Их сотрудничество было более чем тесным. Сначала правитель посылал войска завоевывать соседние народы, в результате чего появлялось множество потенциальных жертв (законное предприятие, так как ацтеки были избранным народом Уицилопочтли, бога, который вывел их к свету)22
. Религиозные лидеры довершали дело – вели жертвы на вершину храма, вырывали из груди еще трепещущие сердца, спускали трупы с храмовых лестниц или же, если те предназначались богу огня, бросали их в костер, раздирали их корчащиеся тела крюками и только затем вырывали у них трепещущие сердца23. Утешением для жертв должна была служить беззаботная загробная жизнь24.Не везде и не всегда симбиоз церкви и государства действовал так гармонично. Как и все мы, жрецы честолюбивы, порой их влияние достигало точки, когда начиналась борьба с правителем за власть. Тем не менее определение ранних цивилизаций, данное в XIX веке Гербертом Спенсером – «поначалу церковь и государство неразличимы», – недалеко от истины25
. Политики и жрецы совместно распоряжались священным знанием, на фундаменте которого покоились их положение и влияние.Функционалисты и «марксисты» могут выдвинуть свой привычный довод об эксплуататорском характере оси «церковь-государство». «Марксисты» – добавить, что в Египте, Месопотамии, Китае и Центральной Америке трупам правителей порой составляли компанию десятки и даже сотни менее высокопоставленных трупов; очевидно, слуги, супруги и другие необходимые помощники должны были сопровождать правителя в загробной жизни26
. Функционалисты могут ответить, что жертвы, пусть даже менее существенные, иногда приносила и элита – например, как жрецы ацтеков, которые постились, никогда не вступали в брак и периодически пронзали свою плоть иглами кактусов27. Тем, кто убежден, что религия не налагала никаких обязательств на правящий класс, следует вспомнить о ритуале, который майя проводили перед началом войны: во время этого ритуала правитель пронзал собственный пенис осколком обсидиана, а затем продевал в получившееся отверстие шнурок28.«Марксисты» могут также с подозрением указать на значительную экономическую роль, которую обычно играла церковь, владеющая обширными землями, занятая торговлей или финансами.
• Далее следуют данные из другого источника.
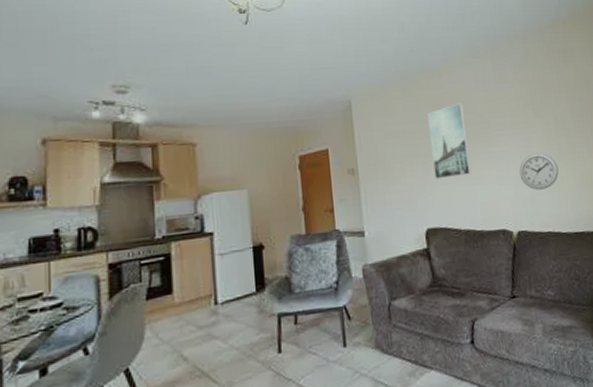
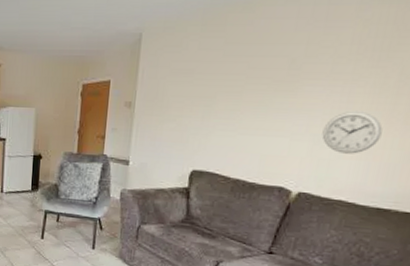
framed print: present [427,103,472,179] -> none [215,43,273,125]

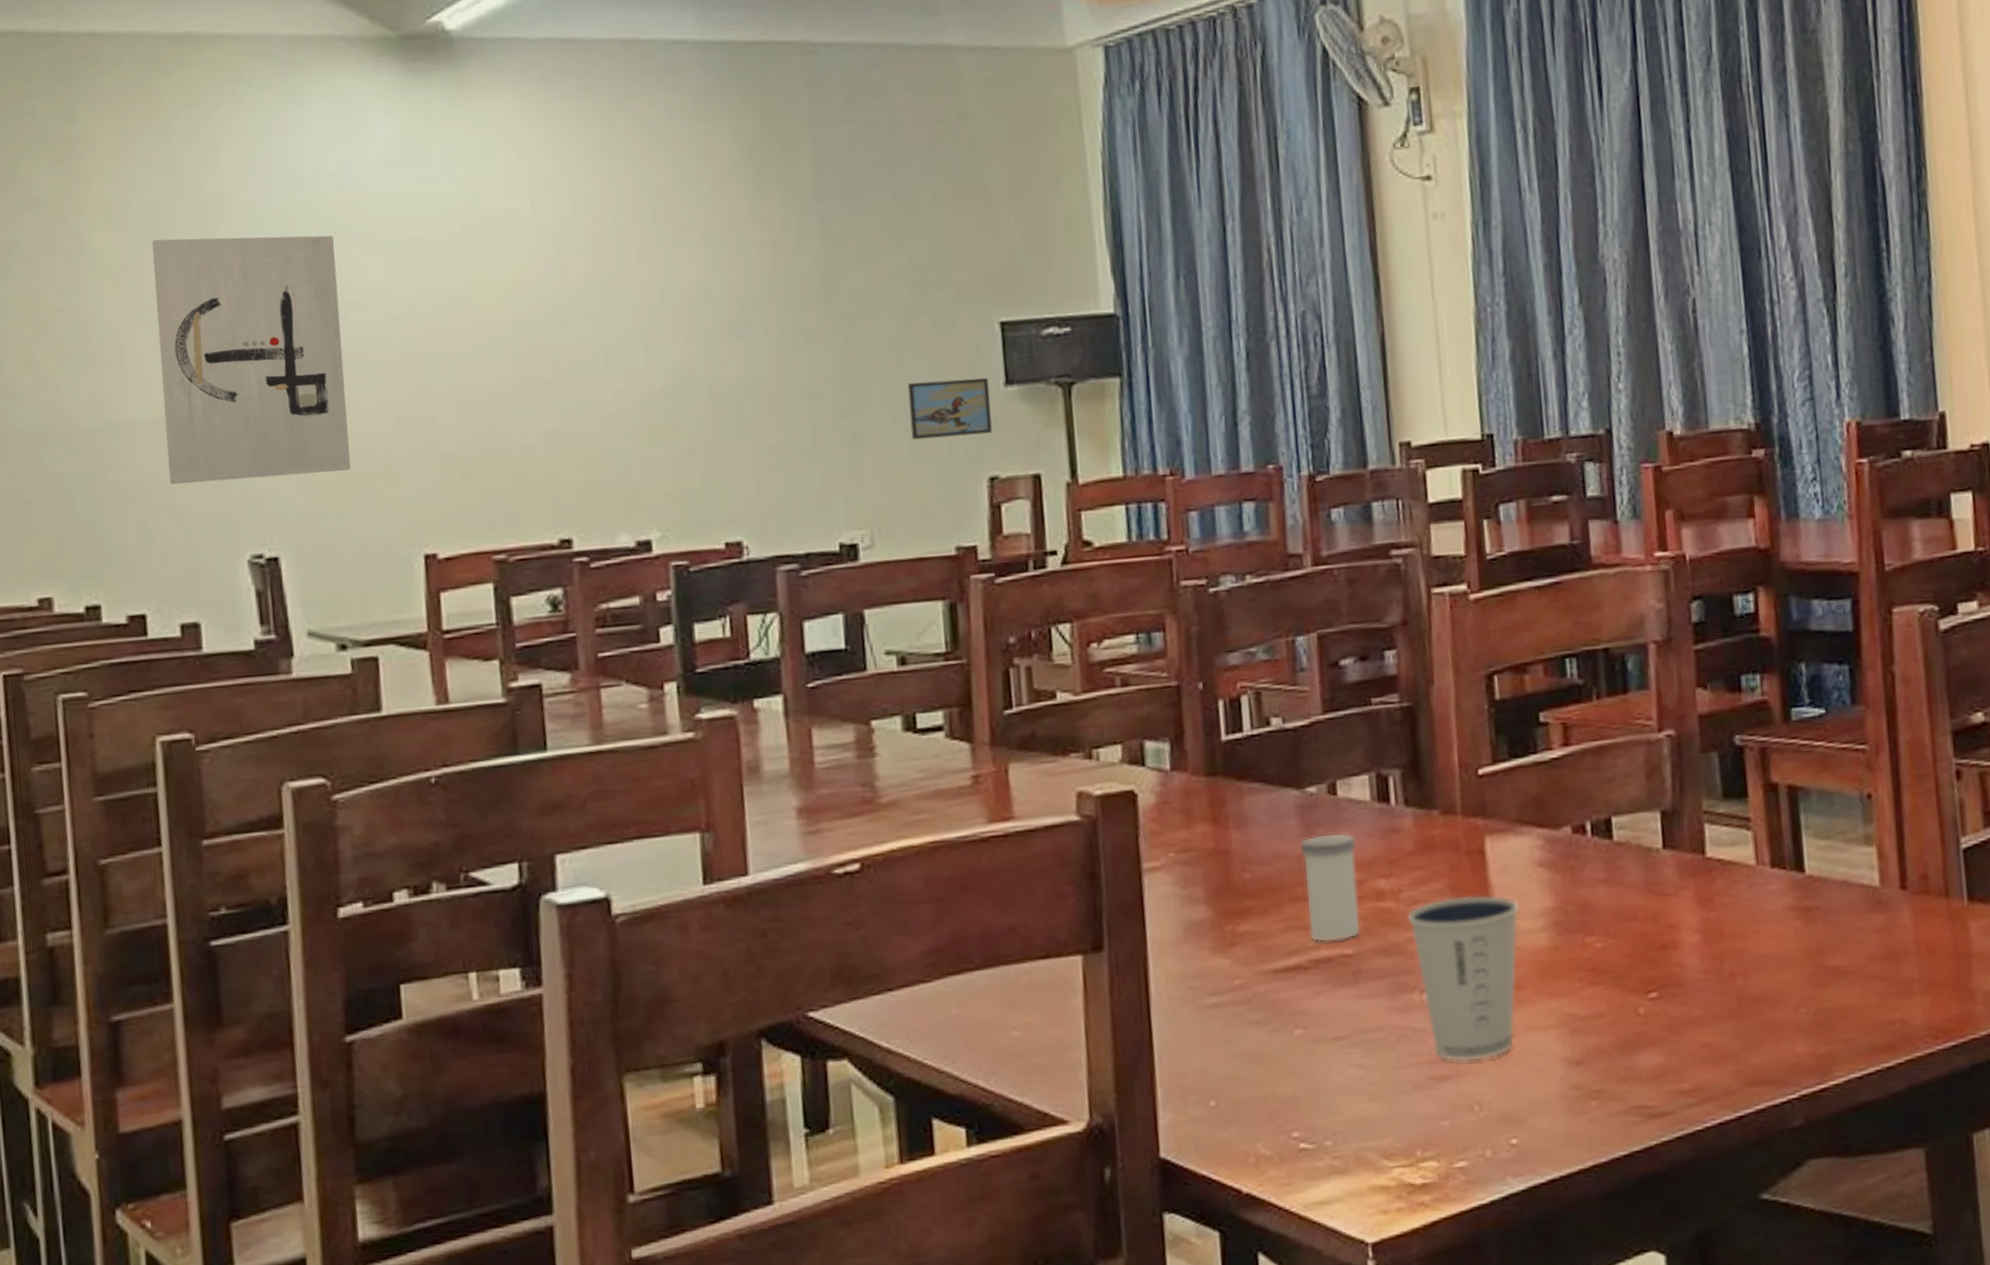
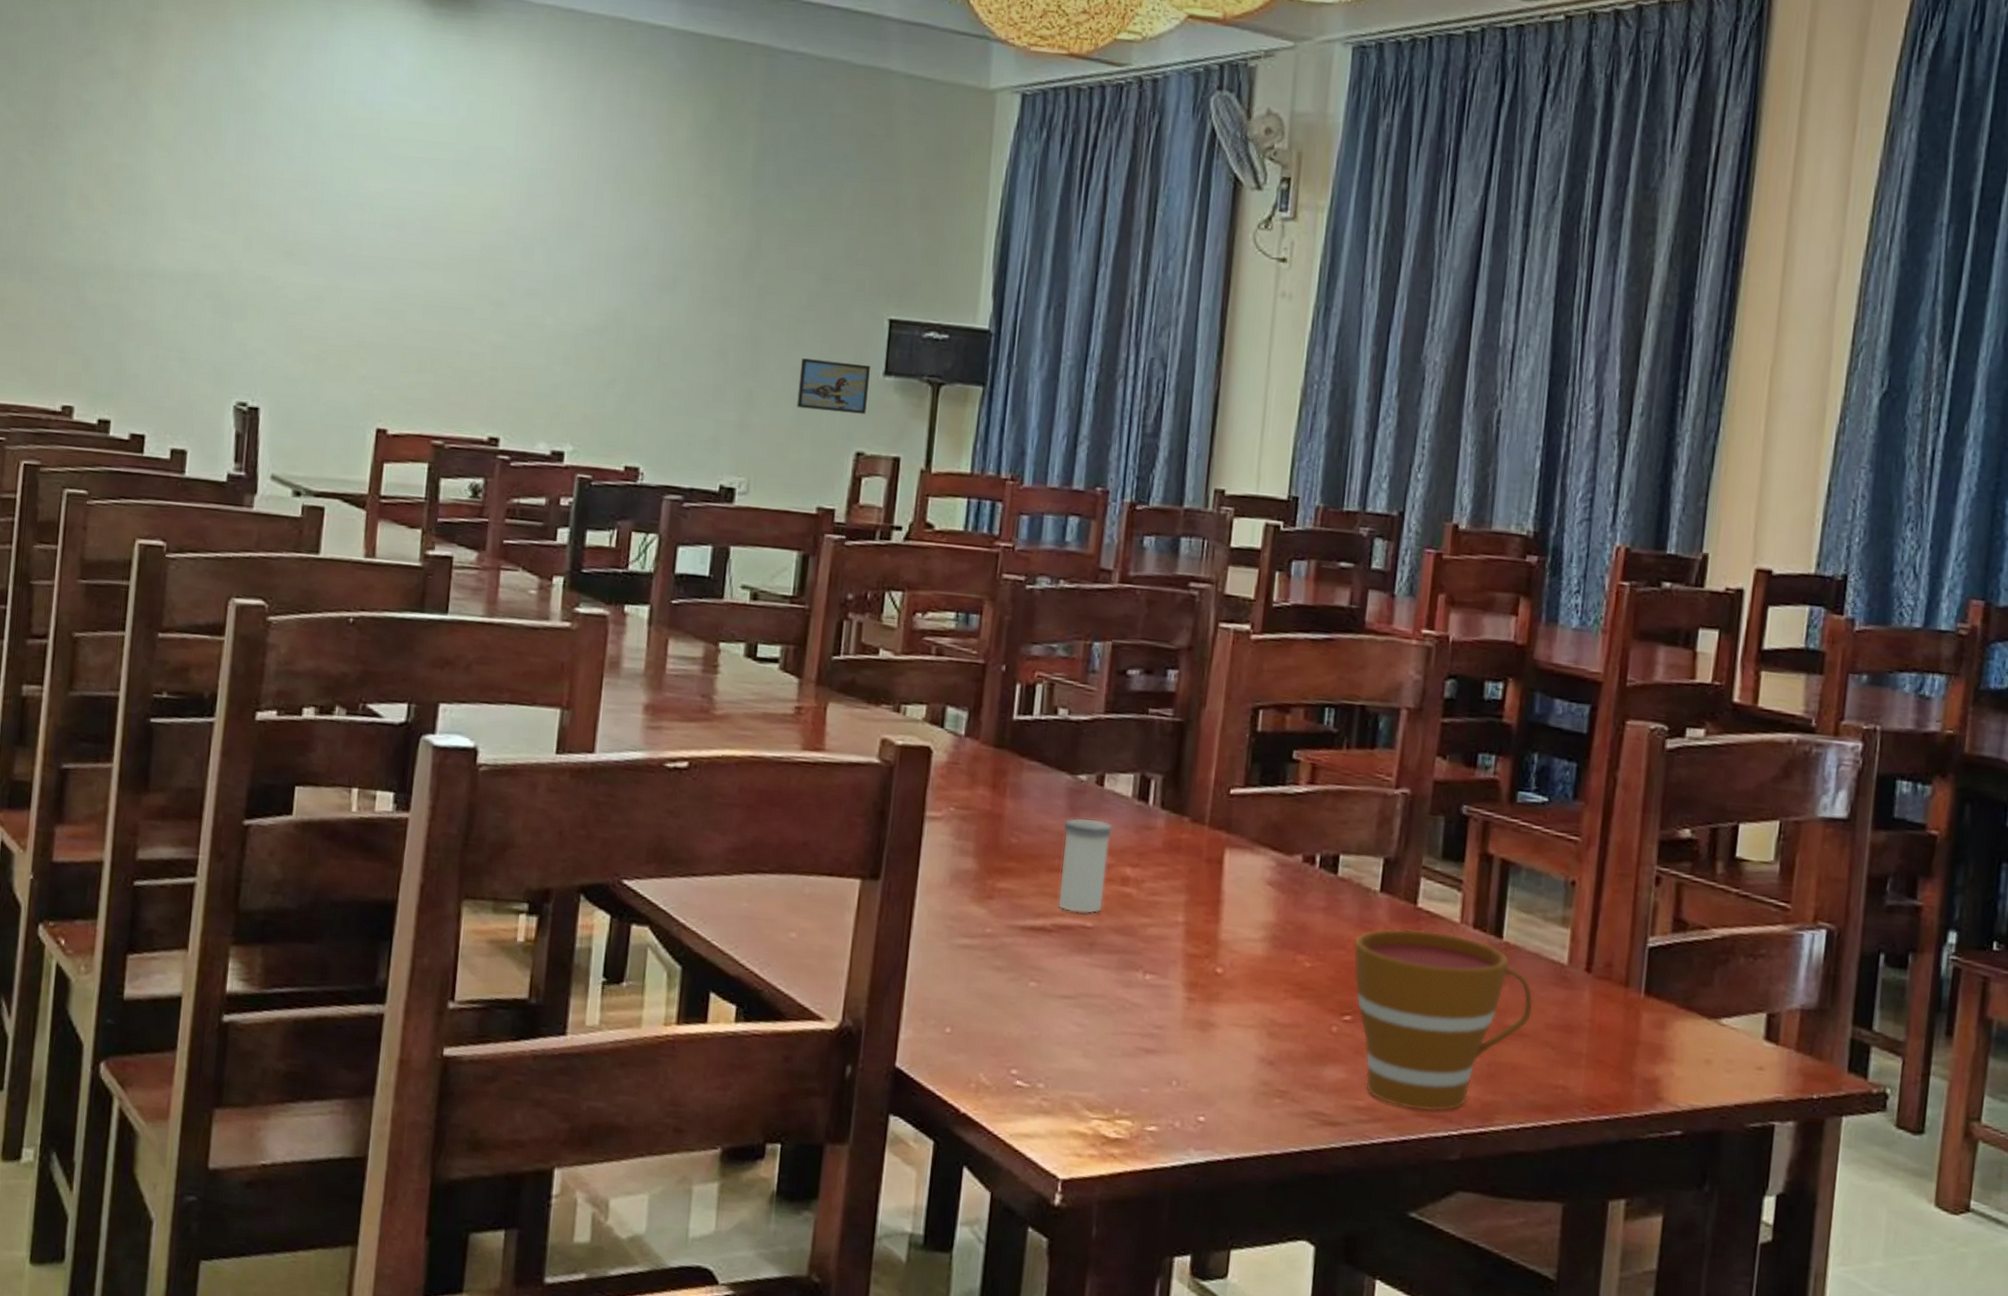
wall art: present [152,235,351,485] -> none [183,121,349,345]
dixie cup: present [1407,894,1521,1062] -> none [1145,895,1245,1043]
cup: none [1645,878,1852,1081] -> present [1353,928,1533,1112]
В одном городе ацтеков с населением двести тысяч человек на долю одного только храма приходилось пять тысяч работников29
. А в некоторых городах Месопотамии «церкви» принадлежала четвертая часть всех земель. Вавилонский документ, где говорится, что некто взял в долг серебро у «жрицы Амат-Шамаш» и должен был «выплатить процент Богу-Солнце», вызывает резонный вопрос о том, была ли процентная ставка такой же, как на нерелигиозном рынке30.В ответ функционалисты могут отметить, что месопотамские храмы заботились о сиротах, вдовах, бедных и слепых31
. И добавить, что хотя промышленный комплекс церкви-государства требовал больших накладных расходов, чрезмерно затратный промышленный комплекс лучше, чем полное отсутствие такового.Но для тех, кто намерен встать на защиту древней религии, попытка отвергнуть «марксистскую» позицию вряд ли будет оптимальным решением. Пожалуй, лучше частично принять на вооружение «марксистское» мировоззрение и найти ему творческое применение: признать, что древняя религия в целом состояла на службе у политической и экономической власти, а затем посмотреть, как изменения в структуре власти на протяжении тысячелетий формировали религиозное учение. В некотором отношении это была перемена к лучшему. В сущности, такое ограничение божественной логики приземленной логикой политики и экономики подталкивало религию к нравственному просвещению. Такова основная причина решающей синергии этики и универсализма – основная причина того, что круг нравственных соображений со временем расширился, вышел за пределы племен и рас. Это возвышенное стремление божественного можно понять, только приняв во внимание зависимость божественности от земных фактов.
Нравственные ориентиры
Разумеется, для того чтобы нравственный круг разрастался, он должен был прежде всего появиться; требовался кодекс, побуждающий людей быть внимательными к своим ближним. Однако в человеческом обществе нечто подобное существовало всегда. А в древних государствах – в большей степени, чем в вождествах, и в гораздо более значительной, чем в сообществах охотников-собирателей, – этот кодекс получил поддержку религии.